▶ **Actions to take**:
[1] According to the passage on GelMA microgel scaffolds, what void fraction did the scaffolds have, and did it differ significantly between conditions?
[2] Continue the passage on GelMA microgel scaffolds from its final sentence.

▶ **Selected extract**:
Gelatin methacryloyl (GelMA) was synthesized from gelatin Type A derived from porcine skin and methacrylic anhydride (Sigma) following a previously published method.[1] To fabricate monodispersed droplets of three distinct sizes (small, medium, and large), high-throughput step-emulsification microfluidic devices were utilized, with droplet size controlled by step sizes of around 8, 27, or 60 µm for small, medium, or large droplets, respectively.[2,3] The aqueous phase comprised a 10% w/v GelMA solution in DPBS, containing 0.1% w/v of a photoinitiator, while the oil phase consisted of Novec 7500 engineering fluid with a biocompatible surfactant (2% v/v). Physical crosslinking at 4 °C overnight converted the droplets into microgels. Subsequently, GelMA microgels of different sizes were assembled together and exposed to light (395-405 nm, 15 mw/cm2, 60 s) to photo-crosslink and form the GHS. Characterization of the GHS involved measuring pore size using fluorescein isothiocyanate-dextran (FITC-Dextran, Mw ~ 2 MDa) through fluorescent microscopy and assessing mechanical properties using compression and oscillatory rheology tests. For precision MP, rat hindlimb artery and vein were subjected to MP according to the established protocol.[4] Evaluation of neovascularized network formation included immunostaining of CD31 and demonstration of perfusability (angiogram), followed by artificial intelligent (AI)-assisted quantification of vascular density, vessel diameter, total tube length, number of branches, and intercapillary distance.[5]

GHS were constructed from physically crosslinked monodisperse microgels of three different sizes: small (~29 µm, GHS-S), medium (~81 µm, GHS-M), and large (~173 µm, GHS-L). The sizes of these microgels were quantified using a MATLAB code. GHS pores were controlled by microgel size, which were imaged in 3D, showing an equivalent median pore diameter of 10, 20, 45 µm for GHS-S, GHS-M, GHS-L, respectively. Void fraction ~25% was not significantly different between conditions. Mechanical characterizations, including compression tests and oscillatory shear frequency sweeps, showed that GHS-M and GHS-S had significantly higher compressive and storage moduli than GHS-L, with all GHS groups attaining significantly lower moduli when compared with the bulk hydrogel control group. In vivo implantation in the rat hindlimb model with and without MP was conducted on four study groups (GHS-S, GHS-M, GHS-L, and bulk hydrogel). The scaffolds were explanted after 7 days, and fluorescence images of CD31-labeled cells were captured. AI-based quantification showed that GHS-S and GHS-M had significantly higher mean vascular density compared with the bulk hydrogel. GHS-M had a larger total tube length than all other groups. The vessel diameter did not change significantly among groups.

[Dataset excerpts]

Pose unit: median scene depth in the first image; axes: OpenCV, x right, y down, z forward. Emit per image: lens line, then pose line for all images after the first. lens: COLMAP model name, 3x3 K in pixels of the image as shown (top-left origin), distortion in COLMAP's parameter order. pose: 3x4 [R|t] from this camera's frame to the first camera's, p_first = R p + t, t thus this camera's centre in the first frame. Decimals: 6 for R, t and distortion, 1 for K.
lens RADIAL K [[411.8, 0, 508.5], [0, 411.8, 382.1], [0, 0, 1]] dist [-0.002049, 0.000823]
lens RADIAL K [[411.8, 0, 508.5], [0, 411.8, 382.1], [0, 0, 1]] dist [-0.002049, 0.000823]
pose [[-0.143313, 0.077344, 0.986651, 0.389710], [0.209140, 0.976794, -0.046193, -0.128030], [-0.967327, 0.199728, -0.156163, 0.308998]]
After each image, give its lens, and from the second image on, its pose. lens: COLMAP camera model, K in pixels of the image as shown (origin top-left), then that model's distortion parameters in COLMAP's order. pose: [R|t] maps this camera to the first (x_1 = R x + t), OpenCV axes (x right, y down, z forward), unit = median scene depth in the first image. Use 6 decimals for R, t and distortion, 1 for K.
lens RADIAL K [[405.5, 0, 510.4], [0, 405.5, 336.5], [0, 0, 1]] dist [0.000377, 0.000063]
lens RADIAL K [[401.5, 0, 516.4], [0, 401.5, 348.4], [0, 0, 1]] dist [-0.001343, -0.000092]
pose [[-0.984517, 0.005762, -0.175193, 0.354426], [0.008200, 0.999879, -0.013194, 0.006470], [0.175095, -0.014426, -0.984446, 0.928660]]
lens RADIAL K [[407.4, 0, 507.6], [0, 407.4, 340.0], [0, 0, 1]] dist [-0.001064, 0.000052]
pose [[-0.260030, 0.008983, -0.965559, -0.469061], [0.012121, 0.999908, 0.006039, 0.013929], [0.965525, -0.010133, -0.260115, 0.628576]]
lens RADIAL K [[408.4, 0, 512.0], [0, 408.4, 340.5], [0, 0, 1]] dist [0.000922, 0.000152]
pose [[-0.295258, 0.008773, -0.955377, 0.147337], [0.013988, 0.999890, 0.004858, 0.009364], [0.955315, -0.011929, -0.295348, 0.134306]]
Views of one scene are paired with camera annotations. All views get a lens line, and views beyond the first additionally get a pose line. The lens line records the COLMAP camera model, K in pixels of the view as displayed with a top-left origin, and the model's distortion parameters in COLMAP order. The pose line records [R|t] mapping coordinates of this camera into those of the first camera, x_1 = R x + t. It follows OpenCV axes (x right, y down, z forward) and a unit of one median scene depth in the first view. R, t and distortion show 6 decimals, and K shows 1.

▶ **Answers given**:
[1] About 25%, with no significant difference between conditions.

[2]
In conclusion, our study introduces a novel hybrid microsurgical-biomaterial approach using GHS to overcome limitations of current hydrogels to accelerate and pattern the formation of new blood vessels. This innovative combination of MP technique with GHS holds significant promise in accelerating and precisely guiding the formation of microvascular networks. The results underscore the potential of this approach to revolutionize current clinical treatments and pave the way for advancements in neovascularization. By establishing a new platform for translational research in regenerative engineering and reconstructive surgery, this study may open exciting opportunities for further developments in soft tissue repair and regeneration.

[1]          Z. Ataie, A. Jaberi, S. Kheirabadi, A. Risbud, A. Sheikhi, J. Vis. Exp. 2022, 190, e64829.

[2]          Z. Ataie, S. Kheirabadi, J. W. Zhang, A. Kedzierski, C. Petrosky, R. Jiang, C. Vollberg, A. Sheikhi, Small 2022, 18, 2202390.

[3]          J. M. de Rutte, J. Koh, D. Di Carlo, Adv. Funct. Mater. 2019, 29, 1.

[4]          P. C. Hancock, S. V. Koduru, M. Sun, D. J. Ravnic, Microvasc. Res. 2021, 134, 104121.

[5]          D. J. Ravnic, X. Jiang, T. Wolloscheck, J. P. Pratt, H. Huss, S. J. Mentzer, M. A. Konerding, Microvasc. Res. 2005, 70, 90.